Borrowing wisely

Tips on securing loans from family and friends

Paula P. Moore said it seemed natural to borrow money from her parents for her growing dance studio, Footprints Dance & Exercise Studio in Phoenix, which she started in her home in 1983. The $10,000 she borrowed from her parents went toward the down payment she needed to assume a mortgage on a building. She made sure that they knew it wasn’t a gift, wrote them a promissory note and paid them back every year.

Borrowing from family members or friends can provide ready cash, easier terms and a longer repayment period. It’s an option that many small business are choosing, says Bruce Hodgman, assistant district director for economic development with the Arizona Small Business Administration in Phoenix.

“The SBA estimates it’s probably the number-one source of money to start a small business,” says Hodgman. ”

Bankers are not enthusiastic about loaning amounts smaller than $30,000. Borrowers should expect to pay a third down at an interest rate of 10% to 11%. Bank loans also come with a long list of fees. Repayment periods for business loans run about three to five years without SBA guarantee, though the repayment period can be extended to as much as 25 years with an SBA-backed loan.

While the terms are often more reasonable, borrowing from those you know has its pitfalls. Family feuds and lost friendships can result if all the terms and expectations are not clearly articulated. Because of emotional ties, the business owner can also feel extra pressure to turn a profit. The following expert tips should help get your loan off to a good start:

  • Set a businesslike tone. Even with your bosom buddies or kissing cousins, approach any business proposition in a formal, professional manner. Dress appropriately for the occasion and meet the person making the loan in a comfortable environment.
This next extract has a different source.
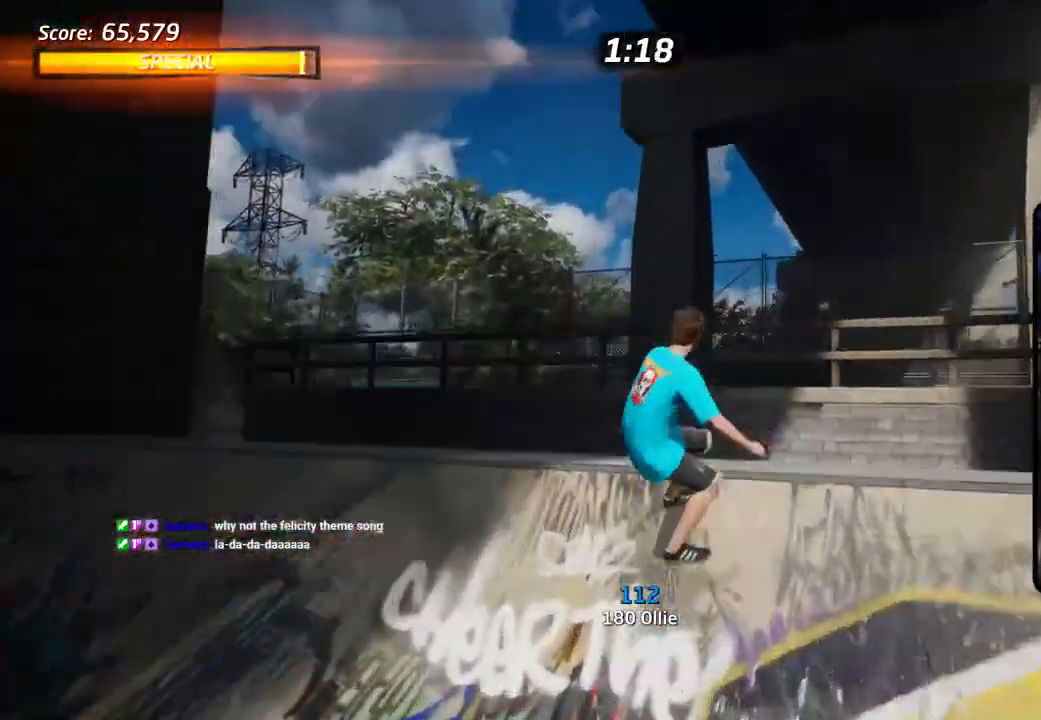
{"buttons": ["CIRCLE", "R1", "R2", "DPAD_RIGHT"], "left_stick": "center", "right_stick": "center", "events": [[33, "R2", "down"], [50, "CIRCLE", "down"], [50, "R1", "down"], [217, "R1", "up"], [300, "R1", "down"]]}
Have a well-thought-out business plan or concept to show them.
  • Put everything in writing. Doing so helps eliminate misunderstandings and is also important if you wish to qualify for a bank loan in the future. If you don’t have a lawyer to write out a contract, you can get a note at any business office supply store. Every detail of the loan should be addressed, including the payment schedule, interest rate, what happens if the business is sold and how the person making the loan will be updated on the progress of the business.
  • Make contingency plans. Preparing for the worst, such as bankruptcy or death, helps protect those you care about. Arrange for paying off your debt in the event of a catastrophe. Add life and disability insurance to the agreement, with the lender as the beneficiary, as a guarantee of repayment.